══ Selected text ══

Today at Super Computing 15 (SC15) AMD is launching the Boltzmann Initiative and introducing a new HPC focused driver, a new compiler, and a runtime to translate CUDA code into something that can be compiled using AMD’s new compiler to run on AMD’s hardware. Those of you who are familiar with Ludwig Boltzmann may recall his contributions to Kinetic theory and development of Statistical Mechanics. AMD has named its new HPC initiative after him to highlight how his work is still being used in neural networking and Navier-Stokes algorithms on GPUs.
AMD believes that a strong computing platform is built on top a solid driver. To that end they are now offering a headless 64-bit Linux driver that integrates the HSA+ Runtime to its customers. This is a currently separate and limited distribution driver from AMD’s mainstream open-source Linux driver. It includes a unified address space for both CPUs and GPUs, and is optimized to reduce the latency involved in the dispatch of PCIe data transfers. AMD has also followed up on this focus on PCIe by implementing a large Base Address Register so that a really large number of PCIe devices can be mapped.
AMD said that they were building a separate, essentially closed-beta, driver for HPC systems so that they could gather and implement feedback from their HPC partners in the shortest amount of time possible. Once AMD is confident in the quality of the features in this HPC driver they expect roll them into AMD’s primary open-source Linux driver.
The fast and responsive driver development process that a closed beta driver, just for HPC, enables is the key to getting buyers to consider AMD’s hardware. The HPC market is rather small in terms of people and companies that participate so building relationships with those HPC customers through driver feedback and feature suggestions is what AMD needs to do to win hearts and minds.
Speaking of features AMD HPC driver also implements optimizations for communicating between multiple GPUs on multiple nodes over high-speed links like Infiniband using a peer-to-peer methodology for RMDA. This improves performance for large compute clusters where GPUs maybe communicating both within the same node and with a rack on the other side of the room. Doubling down on this commitment to serving large-scale environments AMD has implemented a suite of tools for managing its driver across multiple nodes which should be very helpful for system administration.
AMD is also introducing a new HSA compliant compiler today dubbed the Heterogeneous Compute Compiler (HCC). Based on feedback from the HPC community AMD has created an ISO standards compliant C++ compiler that can create binaries that run on both CPU and GPUs from the same source code. This compiler works with code written in C++ 11/14, C11, and OpenMP 4.0 and is built on top of CLANG/LLVM. It also enables optimizations for low-level memory placement controls like pre-fetch and discard data movement. More importantly it enables the use of asynchronous compute kernels and scratchpad memory support which have the potential to really boost performance on AMD’s hardware.

═══
══ Dataset rows ══

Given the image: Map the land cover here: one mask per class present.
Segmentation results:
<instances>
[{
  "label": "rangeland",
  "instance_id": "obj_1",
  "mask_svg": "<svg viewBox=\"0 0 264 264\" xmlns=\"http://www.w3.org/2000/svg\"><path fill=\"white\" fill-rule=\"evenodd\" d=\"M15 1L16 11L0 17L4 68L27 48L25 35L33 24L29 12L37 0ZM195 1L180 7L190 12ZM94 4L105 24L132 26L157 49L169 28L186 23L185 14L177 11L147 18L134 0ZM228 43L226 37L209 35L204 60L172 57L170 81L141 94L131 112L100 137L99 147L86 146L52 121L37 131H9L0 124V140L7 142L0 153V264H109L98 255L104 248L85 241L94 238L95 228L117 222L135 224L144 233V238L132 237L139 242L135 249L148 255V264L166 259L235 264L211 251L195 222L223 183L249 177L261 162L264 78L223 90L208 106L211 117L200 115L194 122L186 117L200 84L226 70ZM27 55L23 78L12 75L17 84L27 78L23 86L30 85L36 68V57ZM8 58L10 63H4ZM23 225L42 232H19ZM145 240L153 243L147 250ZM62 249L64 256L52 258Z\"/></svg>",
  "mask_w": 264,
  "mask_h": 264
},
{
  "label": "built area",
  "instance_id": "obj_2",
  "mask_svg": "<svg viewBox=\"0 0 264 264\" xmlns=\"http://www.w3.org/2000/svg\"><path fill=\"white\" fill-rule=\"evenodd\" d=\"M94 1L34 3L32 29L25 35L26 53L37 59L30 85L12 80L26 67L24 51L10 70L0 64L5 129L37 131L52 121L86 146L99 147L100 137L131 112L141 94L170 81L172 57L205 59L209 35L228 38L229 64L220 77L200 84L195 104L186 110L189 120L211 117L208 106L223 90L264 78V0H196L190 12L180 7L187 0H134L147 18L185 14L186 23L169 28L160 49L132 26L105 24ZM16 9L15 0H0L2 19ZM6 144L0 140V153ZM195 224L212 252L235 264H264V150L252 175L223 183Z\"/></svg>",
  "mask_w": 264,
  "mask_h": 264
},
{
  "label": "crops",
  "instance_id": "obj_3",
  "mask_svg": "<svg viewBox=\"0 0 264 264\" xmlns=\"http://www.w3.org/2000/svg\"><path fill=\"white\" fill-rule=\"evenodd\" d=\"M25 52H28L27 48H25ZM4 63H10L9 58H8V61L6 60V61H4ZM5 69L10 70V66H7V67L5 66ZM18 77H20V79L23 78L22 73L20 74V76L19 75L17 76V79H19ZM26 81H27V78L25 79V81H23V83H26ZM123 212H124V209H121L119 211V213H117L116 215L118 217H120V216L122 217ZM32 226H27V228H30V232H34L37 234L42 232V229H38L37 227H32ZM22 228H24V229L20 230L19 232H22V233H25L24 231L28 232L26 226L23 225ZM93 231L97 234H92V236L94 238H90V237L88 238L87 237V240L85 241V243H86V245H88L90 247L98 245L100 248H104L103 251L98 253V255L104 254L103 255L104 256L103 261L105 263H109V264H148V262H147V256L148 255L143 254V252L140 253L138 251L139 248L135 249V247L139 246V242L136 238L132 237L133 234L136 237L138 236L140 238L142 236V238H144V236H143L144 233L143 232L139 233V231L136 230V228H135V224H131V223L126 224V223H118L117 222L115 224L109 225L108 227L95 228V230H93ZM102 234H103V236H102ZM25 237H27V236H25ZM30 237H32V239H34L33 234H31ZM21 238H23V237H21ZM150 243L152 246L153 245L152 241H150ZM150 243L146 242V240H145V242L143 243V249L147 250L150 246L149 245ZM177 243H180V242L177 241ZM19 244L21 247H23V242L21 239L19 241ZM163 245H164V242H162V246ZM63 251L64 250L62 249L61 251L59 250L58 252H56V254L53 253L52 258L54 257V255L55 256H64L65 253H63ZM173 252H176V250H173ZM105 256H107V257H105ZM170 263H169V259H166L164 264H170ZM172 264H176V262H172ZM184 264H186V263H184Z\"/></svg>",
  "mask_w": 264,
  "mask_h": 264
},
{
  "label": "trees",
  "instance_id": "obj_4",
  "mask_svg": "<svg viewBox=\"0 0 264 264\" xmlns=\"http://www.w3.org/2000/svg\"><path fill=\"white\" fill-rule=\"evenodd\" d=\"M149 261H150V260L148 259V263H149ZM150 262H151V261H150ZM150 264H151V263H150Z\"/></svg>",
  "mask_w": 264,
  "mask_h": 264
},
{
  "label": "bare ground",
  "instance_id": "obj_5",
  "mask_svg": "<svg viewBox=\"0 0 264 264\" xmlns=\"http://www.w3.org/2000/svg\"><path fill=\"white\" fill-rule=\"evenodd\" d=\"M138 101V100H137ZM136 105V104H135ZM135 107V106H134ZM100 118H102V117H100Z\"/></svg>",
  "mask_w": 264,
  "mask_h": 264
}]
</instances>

═══

Instructions:
1. In the article on AMD's Boltzmann Initiative, what is the new HSA compliant compiler called?
2. Continue the article on AMD's Boltzmann Initiative, picking up after its last sentence.

Expected answers:
1. The Heterogeneous Compute Compiler (HCC).

2.
HCC is a pretty novel creation that leverages AMD’s work with HSAIL and the focus on enabling heterogeneous computing through compilers. If you want more specifics on how it works, I highly recommend that you read this paper that AMD published on HCC.
Most HPC applications are written in CUDA to run on Nvidia’s GPUs. The closed ecosystem surrounding CUDA makes it difficult for customer to move from Nvidia to AMD’s hardware. That is being fixed today using a runtime that AMD calls HIP for Heterogeneous-compute Interface for Portability (HIP). Using AMD’s HiPify tools you can generate HIP code from CUDA code and then compile it using AMD’s new HCC compiler to run on AMD’s GPUs or compile that same HIP code using Nvidia’s NVCC.
HPC developers, like most others, want to write code once and run it anywhere without having to worry about platform specific details. HIP allows you to develop code in CUDA and then run that code on both AMD’s and Nvidia’s hardware. While HIP doesn’t outright enable that dream it sure helps bridge the gap between an existing CUDA codebase and the C++-styled code that AMD’s HPC group is now promoting. It helps of course, that CUDA is already very similar to C++.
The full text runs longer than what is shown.